Vitello v General Motors Corp. (Chevrolet Motors Div.)
2008 NY Slip Op 02686 [49 AD3d 448]
March 25, 2008
Appellate Division, First Department
Published by New York State Law Reporting Bureau pursuant to Judiciary Law § 431.
As corrected through Wednesday, May 14, 2008


Frances Vitello, Individually and as Mother and Natural Guardian of Michael Vitello, Respondent,
v
General Motors Corporation (Chevrolet Motors Division), Appellant, et al., Defendants.

[*1] Lavin O'Neil Ricci Cedrone & DiSipio, New York City (Francis F. Quinn of counsel), for appellant.

Kramer & Dunleavy, LLP, New York City (Lenore Kramer of counsel), for respondent.

Order, Supreme Court, Bronx County (Douglas E. McKeon, J.), entered January 17, 2007, which, in this products liability action, denied defendant General Motors Corporation's motion for summary judgment dismissing the complaint as against it, unanimously reversed, on the law, without costs, and the motion granted. The Clerk is directed to enter judgment in favor of defendant General Motors dismissing the complaint as against it.

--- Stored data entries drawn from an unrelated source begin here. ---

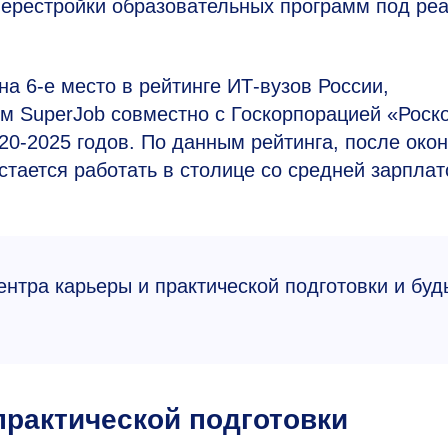
ерестройки образовательных программ под ре
на
6-е
место в рейтинге ИТ-вузов России,
м SuperJob совместно с Госкорпорацией «Роск
20-2025 годов.
По данным рейтинга, после око
ается работать в столице со средней зарплат
нтра карьеры и практической подготовки и буд
практической подготовки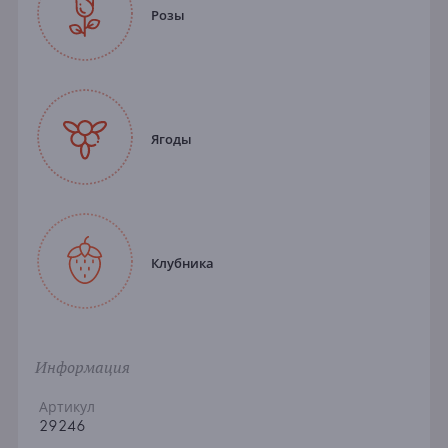
Розы
Ягоды
Клубника
Информация
Артикул
29246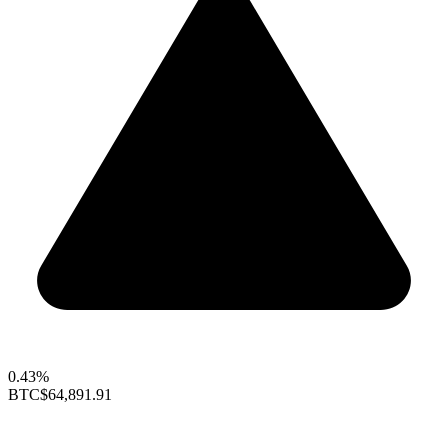
0.43%
BTC
$64,891.91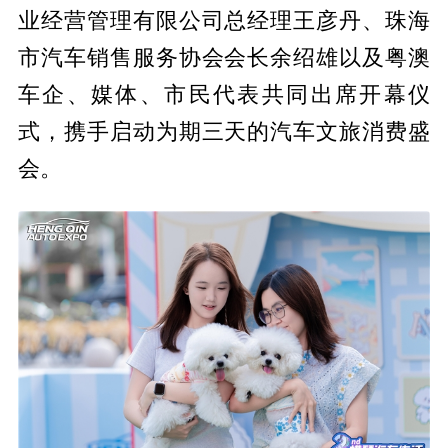
业经营管理有限公司
总经理王彦丹、珠海
市汽车销售服务
协会
会长余绍雄以及粤澳
车企、媒体、市民代表共同出席开幕仪
式，携手启动为期三天的汽车文旅消费盛
会。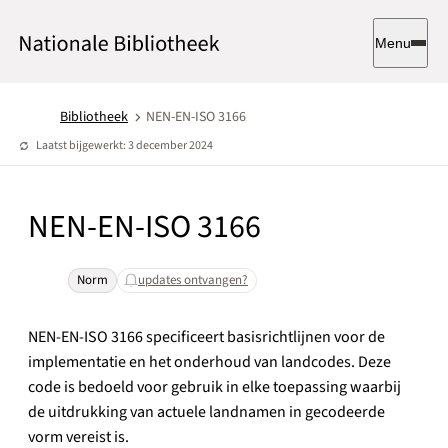
Menu
Bibliotheek
NEN-EN-ISO 3166
Laatst bijgewerkt: 3 december 2024
NEN-EN-ISO 3166
Norm
updates ontvangen?
NEN-EN-ISO 3166 specificeert basisrichtlijnen voor de
implementatie en het onderhoud van landcodes. Deze
code is bedoeld voor gebruik in elke toepassing waarbij
de uitdrukking van actuele landnamen in gecodeerde
vorm vereist is.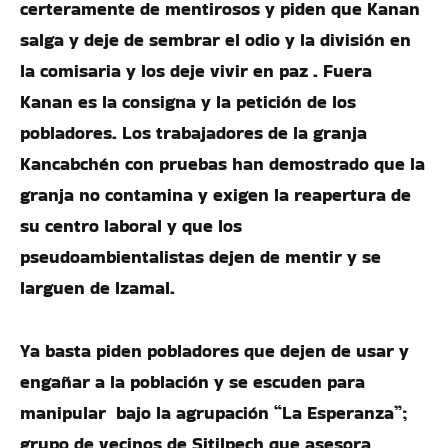
certeramente de mentirosos y piden que Kanan
salga y deje de sembrar el odio y la división en
la comisaria y los deje vivir en paz . Fuera
Kanan es la consigna y la petición de los
pobladores. Los trabajadores de la granja
Kancabchén con pruebas han demostrado que la
granja no contamina y exigen la reapertura de
su centro laboral y que los
pseudoambientalistas dejen de mentir y se
larguen de Izamal.
Ya basta piden pobladores que dejen de usar y
engañar a la población y se escuden para
manipular bajo la agrupación “La Esperanza”;
grupo de vecinos de Sitilpech que asesora,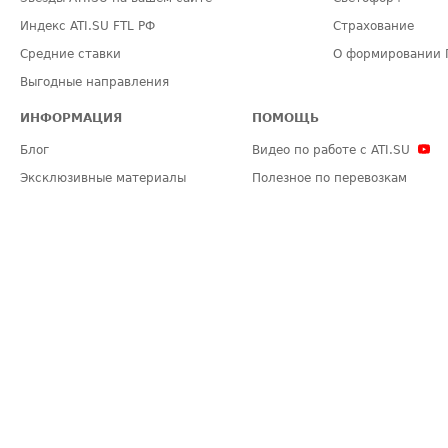
Индекс ATI.SU FTL РФ
Страхование
Средние ставки
О формировании 
Выгодные направления
ИНФОРМАЦИЯ
ПОМОЩЬ
Блог
Видео по работе с ATI.SU
Эксклюзивные материалы
Полезное по перевозкам
Политика конфиденциальности
Часто задаваемые вопросы (FA
Общие положения
Техническая информация
Карта сайта
ЗАДАТЬ ВОПРОС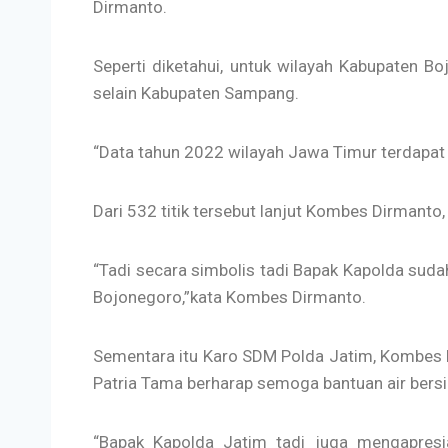
Dirmanto.
Seperti diketahui, untuk wilayah Kabupaten Bo
selain Kabupaten Sampang.
“Data tahun 2022 wilayah Jawa Timur terdapat 9
Dari 532 titik tersebut lanjut Kombes Dirmanto,
“Tadi secara simbolis tadi Bapak Kapolda suda
Bojonegoro,”kata Kombes Dirmanto.
Sementara itu Karo SDM Polda Jatim, Kombes P
Patria Tama berharap semoga bantuan air bers
“Bapak Kapolda Jatim tadi juga mengapresi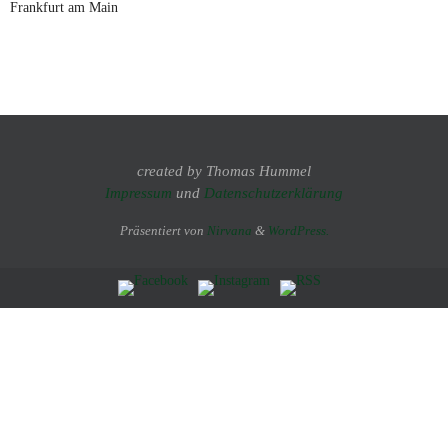
Frankfurt am Main
created by Thomas Hummel
Impressum
und
Datenschutzerklärung
Präsentiert von
Nirvana
&
WordPress.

By its submission of the driver's testimony that the vehicle hydroplaned on the wet road as he went into a curve and the affidavit by an expert opining that the accident occurred because the vehicle's handling and cornering effectiveness were diminished by the fresh rain, defendant established prima facie that the accident in which the infant plaintiff allegedly was injured was not the result of a defect that caused the vehicle's inner bushing retainer nuts to come loose and the suspension control arm shaft to become bound or to break. This alleged defect was the subject of a recall notice issued by defendant seven years before the accident occurred. In opposition, plaintiffs failed to produce any direct evidence that the alleged defect was the cause of the accident or that the cause of the accident was not the above-cited road conditions or any other cause not attributable to defendant (see Speller v Sears, Roebuck & Co., 100 NY2d 38, 41 [2003]). The affidavit of plaintiffs' expert, who did not examine the vehicle, was insufficient in this regard, because his opinion that the accident was caused by a defect in the inner bushing retainer nuts was based on the recall notice (see Barry v Manglass, 55 AD2d 1, 10 [1976]) and on mischaracterizations of the driver's testimony, particularly his description of how the vehicle handled as it entered the intersection immediately before the accident (see Rosa v General Motors Corp., 226 AD2d 213 [1996]). Concur—Tom, J.P., Andrias, Nardelli and Sweeny, JJ.